- Directions for this task
Reproduce the top of the data verbatim, through and including the line that contains "6,014 | 1.0 |".
=== Section Start ===
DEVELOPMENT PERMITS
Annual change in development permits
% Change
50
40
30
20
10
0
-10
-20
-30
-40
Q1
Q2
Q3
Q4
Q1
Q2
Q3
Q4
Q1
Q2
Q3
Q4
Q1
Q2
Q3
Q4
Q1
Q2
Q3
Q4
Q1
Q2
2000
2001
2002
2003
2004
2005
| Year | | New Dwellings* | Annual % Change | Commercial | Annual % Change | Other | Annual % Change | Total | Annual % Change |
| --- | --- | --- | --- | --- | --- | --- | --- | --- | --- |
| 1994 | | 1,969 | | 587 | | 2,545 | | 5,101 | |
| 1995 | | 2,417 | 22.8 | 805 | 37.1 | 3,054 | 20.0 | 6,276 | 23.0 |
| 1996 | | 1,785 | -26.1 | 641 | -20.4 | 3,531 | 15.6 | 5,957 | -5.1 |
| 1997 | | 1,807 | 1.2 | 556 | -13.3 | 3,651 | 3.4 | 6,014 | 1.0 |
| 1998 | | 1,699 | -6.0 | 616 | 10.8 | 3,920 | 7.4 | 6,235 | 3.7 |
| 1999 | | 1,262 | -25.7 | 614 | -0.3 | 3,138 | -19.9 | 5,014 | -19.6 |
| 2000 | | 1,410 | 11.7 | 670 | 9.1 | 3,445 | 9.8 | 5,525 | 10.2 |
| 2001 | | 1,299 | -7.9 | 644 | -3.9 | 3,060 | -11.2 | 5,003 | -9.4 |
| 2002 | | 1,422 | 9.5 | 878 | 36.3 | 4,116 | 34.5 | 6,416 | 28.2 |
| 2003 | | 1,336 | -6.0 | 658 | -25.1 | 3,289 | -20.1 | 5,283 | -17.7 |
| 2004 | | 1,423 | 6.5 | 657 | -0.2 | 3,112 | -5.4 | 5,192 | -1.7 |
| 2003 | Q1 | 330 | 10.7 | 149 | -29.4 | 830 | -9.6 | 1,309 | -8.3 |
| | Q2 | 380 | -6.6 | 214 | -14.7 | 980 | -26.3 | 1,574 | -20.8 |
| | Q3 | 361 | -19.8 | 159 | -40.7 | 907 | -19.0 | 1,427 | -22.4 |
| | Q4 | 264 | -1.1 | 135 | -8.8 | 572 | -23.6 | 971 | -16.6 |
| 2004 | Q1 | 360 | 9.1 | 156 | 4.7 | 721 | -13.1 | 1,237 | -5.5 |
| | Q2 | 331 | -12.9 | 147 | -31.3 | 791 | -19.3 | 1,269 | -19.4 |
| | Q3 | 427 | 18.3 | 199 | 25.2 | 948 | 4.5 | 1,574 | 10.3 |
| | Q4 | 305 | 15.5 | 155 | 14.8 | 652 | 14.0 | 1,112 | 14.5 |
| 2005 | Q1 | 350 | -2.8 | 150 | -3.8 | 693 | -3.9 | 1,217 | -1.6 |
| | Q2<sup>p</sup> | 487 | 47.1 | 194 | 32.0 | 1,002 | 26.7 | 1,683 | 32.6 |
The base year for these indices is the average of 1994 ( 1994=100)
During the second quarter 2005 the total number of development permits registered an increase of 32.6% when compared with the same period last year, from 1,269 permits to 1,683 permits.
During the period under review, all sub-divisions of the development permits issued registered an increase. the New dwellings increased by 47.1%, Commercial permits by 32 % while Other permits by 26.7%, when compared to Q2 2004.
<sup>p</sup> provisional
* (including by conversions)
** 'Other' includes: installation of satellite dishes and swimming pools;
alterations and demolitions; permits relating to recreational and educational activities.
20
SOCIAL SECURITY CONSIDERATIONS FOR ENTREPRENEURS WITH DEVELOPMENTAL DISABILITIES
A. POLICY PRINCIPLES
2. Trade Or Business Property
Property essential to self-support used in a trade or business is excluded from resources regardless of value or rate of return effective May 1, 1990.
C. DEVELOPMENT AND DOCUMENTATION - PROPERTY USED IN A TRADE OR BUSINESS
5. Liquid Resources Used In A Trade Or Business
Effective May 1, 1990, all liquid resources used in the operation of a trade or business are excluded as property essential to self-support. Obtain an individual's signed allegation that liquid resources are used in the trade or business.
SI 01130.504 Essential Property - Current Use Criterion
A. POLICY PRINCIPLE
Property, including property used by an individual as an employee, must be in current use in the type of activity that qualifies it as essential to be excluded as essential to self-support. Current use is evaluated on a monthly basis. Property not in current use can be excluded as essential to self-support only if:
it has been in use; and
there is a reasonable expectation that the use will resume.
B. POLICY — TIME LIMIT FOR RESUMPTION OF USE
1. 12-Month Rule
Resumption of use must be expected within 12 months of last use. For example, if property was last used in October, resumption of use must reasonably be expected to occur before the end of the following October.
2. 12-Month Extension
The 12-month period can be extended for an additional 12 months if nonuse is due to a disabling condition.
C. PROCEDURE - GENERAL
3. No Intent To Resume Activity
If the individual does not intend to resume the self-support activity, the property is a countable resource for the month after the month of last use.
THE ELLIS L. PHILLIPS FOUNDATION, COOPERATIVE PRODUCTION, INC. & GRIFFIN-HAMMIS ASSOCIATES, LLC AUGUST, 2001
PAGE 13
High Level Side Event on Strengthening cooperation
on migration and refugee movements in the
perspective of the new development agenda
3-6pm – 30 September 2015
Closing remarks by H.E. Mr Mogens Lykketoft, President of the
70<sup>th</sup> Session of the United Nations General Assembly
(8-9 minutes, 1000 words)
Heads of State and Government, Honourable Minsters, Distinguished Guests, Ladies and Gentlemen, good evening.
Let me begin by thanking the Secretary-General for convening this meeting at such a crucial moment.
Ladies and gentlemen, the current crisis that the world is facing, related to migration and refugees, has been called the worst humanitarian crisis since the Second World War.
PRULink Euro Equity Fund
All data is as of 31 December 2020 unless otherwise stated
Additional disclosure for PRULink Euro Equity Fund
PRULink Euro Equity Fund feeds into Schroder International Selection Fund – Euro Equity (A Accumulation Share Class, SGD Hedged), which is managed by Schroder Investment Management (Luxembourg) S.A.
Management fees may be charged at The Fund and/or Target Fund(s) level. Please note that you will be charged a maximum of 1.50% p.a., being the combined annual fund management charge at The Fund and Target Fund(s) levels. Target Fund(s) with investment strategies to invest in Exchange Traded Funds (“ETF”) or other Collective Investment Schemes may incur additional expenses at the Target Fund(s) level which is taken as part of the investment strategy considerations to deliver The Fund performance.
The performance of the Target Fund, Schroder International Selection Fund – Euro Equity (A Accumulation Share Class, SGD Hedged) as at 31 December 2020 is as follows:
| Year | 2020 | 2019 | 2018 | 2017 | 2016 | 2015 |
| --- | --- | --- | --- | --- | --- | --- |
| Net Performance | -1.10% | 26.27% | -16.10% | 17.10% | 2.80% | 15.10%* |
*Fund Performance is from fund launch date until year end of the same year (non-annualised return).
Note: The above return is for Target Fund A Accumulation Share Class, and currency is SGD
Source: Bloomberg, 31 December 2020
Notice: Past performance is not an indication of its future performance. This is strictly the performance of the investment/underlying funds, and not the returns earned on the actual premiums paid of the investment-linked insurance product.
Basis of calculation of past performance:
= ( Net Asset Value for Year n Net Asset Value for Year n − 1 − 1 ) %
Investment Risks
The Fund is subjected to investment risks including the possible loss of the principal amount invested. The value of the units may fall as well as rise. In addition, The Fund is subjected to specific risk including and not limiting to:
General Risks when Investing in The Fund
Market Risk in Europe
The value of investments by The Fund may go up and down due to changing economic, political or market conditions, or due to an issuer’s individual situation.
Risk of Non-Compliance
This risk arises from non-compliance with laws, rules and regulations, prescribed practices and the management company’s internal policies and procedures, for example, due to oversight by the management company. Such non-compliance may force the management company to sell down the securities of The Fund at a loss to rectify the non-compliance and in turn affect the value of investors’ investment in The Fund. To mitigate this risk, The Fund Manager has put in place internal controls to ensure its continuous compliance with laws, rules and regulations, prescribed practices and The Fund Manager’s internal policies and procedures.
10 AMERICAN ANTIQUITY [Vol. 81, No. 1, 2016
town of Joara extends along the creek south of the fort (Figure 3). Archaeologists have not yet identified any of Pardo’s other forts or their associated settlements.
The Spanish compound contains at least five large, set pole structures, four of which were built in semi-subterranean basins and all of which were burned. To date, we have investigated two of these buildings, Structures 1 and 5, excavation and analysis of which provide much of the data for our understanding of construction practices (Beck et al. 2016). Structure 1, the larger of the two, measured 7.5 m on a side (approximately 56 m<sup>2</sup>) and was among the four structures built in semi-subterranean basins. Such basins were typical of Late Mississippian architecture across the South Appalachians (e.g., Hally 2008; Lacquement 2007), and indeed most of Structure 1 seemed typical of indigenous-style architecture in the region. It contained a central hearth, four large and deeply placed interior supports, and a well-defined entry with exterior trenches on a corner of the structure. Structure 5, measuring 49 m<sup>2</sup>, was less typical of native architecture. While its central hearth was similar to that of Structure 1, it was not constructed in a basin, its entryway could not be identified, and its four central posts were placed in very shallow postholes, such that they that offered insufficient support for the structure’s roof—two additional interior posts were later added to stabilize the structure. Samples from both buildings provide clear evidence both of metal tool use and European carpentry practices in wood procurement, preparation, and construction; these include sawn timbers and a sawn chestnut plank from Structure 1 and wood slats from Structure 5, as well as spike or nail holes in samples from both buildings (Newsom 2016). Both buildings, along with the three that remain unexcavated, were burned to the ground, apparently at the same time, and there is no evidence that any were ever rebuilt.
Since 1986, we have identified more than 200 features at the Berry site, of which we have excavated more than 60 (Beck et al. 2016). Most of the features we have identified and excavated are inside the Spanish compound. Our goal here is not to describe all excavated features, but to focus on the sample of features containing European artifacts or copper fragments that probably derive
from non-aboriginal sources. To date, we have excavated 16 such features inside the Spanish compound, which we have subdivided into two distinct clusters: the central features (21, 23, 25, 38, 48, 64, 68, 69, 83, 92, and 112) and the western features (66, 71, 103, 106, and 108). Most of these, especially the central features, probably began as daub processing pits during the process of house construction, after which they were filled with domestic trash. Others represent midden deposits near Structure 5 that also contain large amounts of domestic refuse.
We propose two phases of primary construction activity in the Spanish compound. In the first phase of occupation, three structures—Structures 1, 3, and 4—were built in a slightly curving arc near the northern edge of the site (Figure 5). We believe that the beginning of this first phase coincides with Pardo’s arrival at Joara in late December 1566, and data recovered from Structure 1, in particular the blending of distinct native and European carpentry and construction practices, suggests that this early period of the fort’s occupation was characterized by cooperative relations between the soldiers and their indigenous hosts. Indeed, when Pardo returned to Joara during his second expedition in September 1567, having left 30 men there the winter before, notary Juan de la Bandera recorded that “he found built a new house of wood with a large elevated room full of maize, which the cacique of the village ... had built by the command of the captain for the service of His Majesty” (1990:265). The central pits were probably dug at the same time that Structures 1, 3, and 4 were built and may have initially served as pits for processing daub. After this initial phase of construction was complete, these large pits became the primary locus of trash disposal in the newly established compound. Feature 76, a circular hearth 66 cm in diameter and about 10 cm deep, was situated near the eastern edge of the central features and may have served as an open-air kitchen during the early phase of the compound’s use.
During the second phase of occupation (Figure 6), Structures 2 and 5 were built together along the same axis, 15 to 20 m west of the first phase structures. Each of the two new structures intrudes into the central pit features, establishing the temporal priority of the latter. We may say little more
=== Section End ===
- Task output
DEVELOPMENT PERMITS
Annual change in development permits
% Change
50
40
30
20
10
0
-10
-20
-30
-40
Q1
Q2
Q3
Q4
Q1
Q2
Q3
Q4
Q1
Q2
Q3
Q4
Q1
Q2
Q3
Q4
Q1
Q2
Q3
Q4
Q1
Q2
2000
2001
2002
2003
2004
2005
| Year | | New Dwellings* | Annual % Change | Commercial | Annual % Change | Other | Annual % Change | Total | Annual % Change |
| --- | --- | --- | --- | --- | --- | --- | --- | --- | --- |
| 1994 | | 1,969 | | 587 | | 2,545 | | 5,101 | |
| 1995 | | 2,417 | 22.8 | 805 | 37.1 | 3,054 | 20.0 | 6,276 | 23.0 |
| 1996 | | 1,785 | -26.1 | 641 | -20.4 | 3,531 | 15.6 | 5,957 | -5.1 |
| 1997 | | 1,807 | 1.2 | 556 | -13.3 | 3,651 | 3.4 | 6,014 | 1.0 |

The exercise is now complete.